• Saved data entries:
##############################

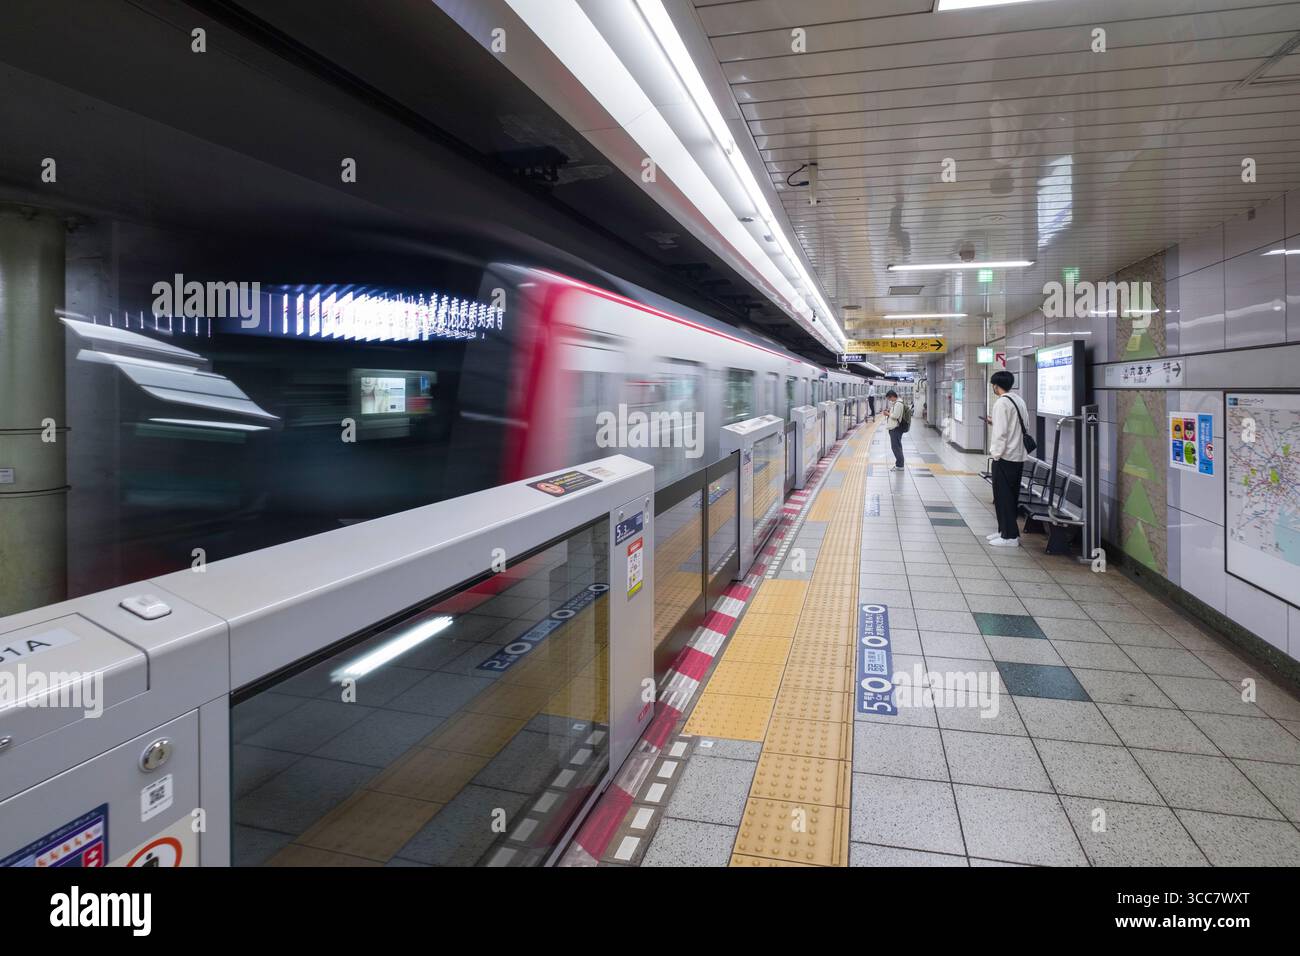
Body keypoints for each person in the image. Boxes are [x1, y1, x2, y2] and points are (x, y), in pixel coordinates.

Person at [986, 370, 1030, 547]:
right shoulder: (1018, 400)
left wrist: (995, 455)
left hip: (1005, 456)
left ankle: (1010, 536)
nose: (993, 388)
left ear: (996, 386)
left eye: (993, 386)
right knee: (1011, 496)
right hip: (1017, 455)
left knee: (1002, 496)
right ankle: (1004, 531)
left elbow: (1001, 433)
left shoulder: (1001, 403)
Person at [884, 389, 908, 471]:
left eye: (889, 399)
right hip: (895, 428)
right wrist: (889, 412)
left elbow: (895, 416)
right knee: (897, 446)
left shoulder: (898, 404)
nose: (889, 400)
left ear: (893, 396)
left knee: (896, 447)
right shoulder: (897, 403)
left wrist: (888, 414)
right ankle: (899, 464)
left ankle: (900, 465)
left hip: (896, 428)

##############################

• Task instructions: Among the records above, only the lines between the line holding "right knee: (1011, 496)" and the line holding "right shoulder: (897, 403)", inclusive, are to be output, exactly as written.

• Task result:
right knee: (1011, 496)
right hip: (1017, 455)
left knee: (1002, 496)
right ankle: (1004, 531)
left elbow: (1001, 433)
left shoulder: (1001, 403)
Person at [884, 389, 908, 471]:
left eye: (889, 399)
right hip: (895, 428)
right wrist: (889, 412)
left elbow: (895, 416)
right knee: (897, 446)
left shoulder: (898, 404)
nose: (889, 400)
left ear: (893, 396)
left knee: (896, 447)
right shoulder: (897, 403)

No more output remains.